Table 1.
Model | Infection dynamics in humans | Infection dynamics in vectors | Implementation | Total number of parameters (number fitted)a | Intervention (MDA or VC) | Refs |
---|---|---|---|---|---|---|
EPIFIL | Deterministic, age-structured Partial differential equations (PDE) | Deterministic Ordinary differential equation (ODE) | A Monte Carlo-based Bayesian Melding framework using a binomial likelihood function to fit data | 28 (24) | Random MDA coverage, with reduction in the biting rate as observed due to VCb where applicable | Gambhir et al. (2010), Chan et al. (1998) and Norman et al. (2000) |
LYMFASIM | Stochastic, individual-based micro-simulation | Deterministic non-linear | A chi-squared statistic based fitting method | 19 (3) | MDA compliance is neither completely random nor completely systematic, with reduction in the biting rate as observed due to VCc where applicable | Jambulingam et al. (2016), Plaisier et al. (1998) and Subramanian et al. (2004b) |
TRANSFIL | Individual-based micro-simulation | Deterministic ODE | An Approximate Bayesian Computation based fitting procedure | 14 (3) | Systematic non-compliance of MDA, with reduction in the biting rate as observed due to VCc where applicable | Irvine et al. (2015) |
Those parameters that are not fitted to data have fixed values.

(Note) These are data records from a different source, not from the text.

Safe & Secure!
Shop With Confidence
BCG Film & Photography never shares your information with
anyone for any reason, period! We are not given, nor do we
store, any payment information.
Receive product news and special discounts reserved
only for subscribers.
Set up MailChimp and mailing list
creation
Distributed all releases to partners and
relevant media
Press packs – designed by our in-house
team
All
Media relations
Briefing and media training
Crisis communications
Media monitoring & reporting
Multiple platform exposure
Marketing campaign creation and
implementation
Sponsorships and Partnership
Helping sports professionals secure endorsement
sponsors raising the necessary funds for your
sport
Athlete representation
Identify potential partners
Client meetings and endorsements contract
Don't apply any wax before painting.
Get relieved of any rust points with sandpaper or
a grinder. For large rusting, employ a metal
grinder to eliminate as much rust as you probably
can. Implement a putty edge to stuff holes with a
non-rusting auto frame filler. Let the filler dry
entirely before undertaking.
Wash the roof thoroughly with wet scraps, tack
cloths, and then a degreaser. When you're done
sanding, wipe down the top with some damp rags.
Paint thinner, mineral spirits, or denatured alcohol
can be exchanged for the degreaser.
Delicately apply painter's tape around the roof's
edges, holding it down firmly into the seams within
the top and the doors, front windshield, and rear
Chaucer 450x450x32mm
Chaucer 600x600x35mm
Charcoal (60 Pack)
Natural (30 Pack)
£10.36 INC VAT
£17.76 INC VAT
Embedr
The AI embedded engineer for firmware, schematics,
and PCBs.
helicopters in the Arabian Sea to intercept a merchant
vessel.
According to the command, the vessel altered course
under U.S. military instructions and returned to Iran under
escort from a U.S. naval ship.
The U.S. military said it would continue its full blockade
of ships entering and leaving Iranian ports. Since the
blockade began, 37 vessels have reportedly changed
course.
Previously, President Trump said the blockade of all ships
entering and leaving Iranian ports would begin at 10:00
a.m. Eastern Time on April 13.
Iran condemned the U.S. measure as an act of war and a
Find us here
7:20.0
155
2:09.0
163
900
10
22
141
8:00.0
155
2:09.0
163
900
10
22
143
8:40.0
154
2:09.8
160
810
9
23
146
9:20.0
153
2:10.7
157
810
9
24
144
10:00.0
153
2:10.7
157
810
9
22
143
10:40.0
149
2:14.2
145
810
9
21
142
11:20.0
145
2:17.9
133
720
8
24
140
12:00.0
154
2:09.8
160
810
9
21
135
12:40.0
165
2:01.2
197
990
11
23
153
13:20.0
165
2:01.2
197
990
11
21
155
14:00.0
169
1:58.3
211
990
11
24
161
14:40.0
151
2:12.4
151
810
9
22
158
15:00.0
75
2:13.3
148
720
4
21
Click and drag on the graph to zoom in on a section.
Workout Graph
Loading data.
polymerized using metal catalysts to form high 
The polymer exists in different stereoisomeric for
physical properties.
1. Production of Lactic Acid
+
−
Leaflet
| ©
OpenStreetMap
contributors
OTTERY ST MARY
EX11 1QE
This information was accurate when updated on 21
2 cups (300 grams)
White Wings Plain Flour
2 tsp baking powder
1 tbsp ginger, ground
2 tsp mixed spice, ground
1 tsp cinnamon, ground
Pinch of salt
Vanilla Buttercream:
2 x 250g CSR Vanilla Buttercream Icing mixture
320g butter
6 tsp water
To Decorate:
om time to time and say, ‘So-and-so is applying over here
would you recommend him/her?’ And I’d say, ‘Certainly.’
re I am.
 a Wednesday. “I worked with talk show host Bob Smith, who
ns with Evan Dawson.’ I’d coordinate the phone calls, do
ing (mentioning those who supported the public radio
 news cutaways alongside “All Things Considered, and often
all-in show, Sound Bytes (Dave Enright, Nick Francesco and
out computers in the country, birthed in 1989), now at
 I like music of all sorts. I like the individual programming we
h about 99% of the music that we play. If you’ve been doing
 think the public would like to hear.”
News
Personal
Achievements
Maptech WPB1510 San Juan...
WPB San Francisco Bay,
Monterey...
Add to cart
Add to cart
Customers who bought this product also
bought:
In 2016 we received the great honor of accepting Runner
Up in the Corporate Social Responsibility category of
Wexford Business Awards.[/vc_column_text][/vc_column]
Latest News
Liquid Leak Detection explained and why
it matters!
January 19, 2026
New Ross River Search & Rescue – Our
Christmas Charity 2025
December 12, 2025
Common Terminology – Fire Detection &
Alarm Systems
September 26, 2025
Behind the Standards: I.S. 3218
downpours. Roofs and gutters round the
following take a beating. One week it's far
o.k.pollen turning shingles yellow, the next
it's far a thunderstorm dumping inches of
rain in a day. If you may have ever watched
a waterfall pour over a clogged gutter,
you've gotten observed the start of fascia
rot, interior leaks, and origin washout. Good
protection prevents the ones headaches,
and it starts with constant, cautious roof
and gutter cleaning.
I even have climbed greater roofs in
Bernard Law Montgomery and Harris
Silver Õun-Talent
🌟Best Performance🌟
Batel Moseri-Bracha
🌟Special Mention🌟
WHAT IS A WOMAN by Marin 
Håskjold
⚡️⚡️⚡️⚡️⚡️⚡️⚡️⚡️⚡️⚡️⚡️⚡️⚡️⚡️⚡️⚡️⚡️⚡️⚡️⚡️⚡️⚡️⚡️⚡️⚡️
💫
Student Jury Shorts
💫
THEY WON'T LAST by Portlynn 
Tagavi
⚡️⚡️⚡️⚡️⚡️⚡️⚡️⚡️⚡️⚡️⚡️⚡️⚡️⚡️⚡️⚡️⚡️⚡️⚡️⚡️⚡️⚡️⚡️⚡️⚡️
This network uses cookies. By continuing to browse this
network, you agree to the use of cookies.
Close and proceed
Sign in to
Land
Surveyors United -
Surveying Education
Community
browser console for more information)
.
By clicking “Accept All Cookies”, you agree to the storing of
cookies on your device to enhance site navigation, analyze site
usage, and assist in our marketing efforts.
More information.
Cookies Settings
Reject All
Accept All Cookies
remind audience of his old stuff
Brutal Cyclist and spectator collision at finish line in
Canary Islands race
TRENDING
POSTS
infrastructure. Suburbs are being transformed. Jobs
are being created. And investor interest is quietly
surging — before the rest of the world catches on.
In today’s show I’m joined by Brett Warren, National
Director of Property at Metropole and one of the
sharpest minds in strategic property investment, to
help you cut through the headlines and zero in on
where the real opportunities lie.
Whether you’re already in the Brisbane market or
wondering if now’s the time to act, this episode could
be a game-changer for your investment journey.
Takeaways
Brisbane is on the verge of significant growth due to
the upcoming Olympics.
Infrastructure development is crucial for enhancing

In EPIFIL, the impact of IVM in Pondicherry was modelled using the equation: MBRVC = MBR0 exp[a1t], with a1 < 0 for ∀t when VC is ON, otherwise a1 > 0. Details can be found in part A of the SI text describing EPIFIL.
In both LYMFASIM and TRANSFIL, IVM in Pondicherry was modelled as the observed reduction in the average MBRs during the period 1981–1985.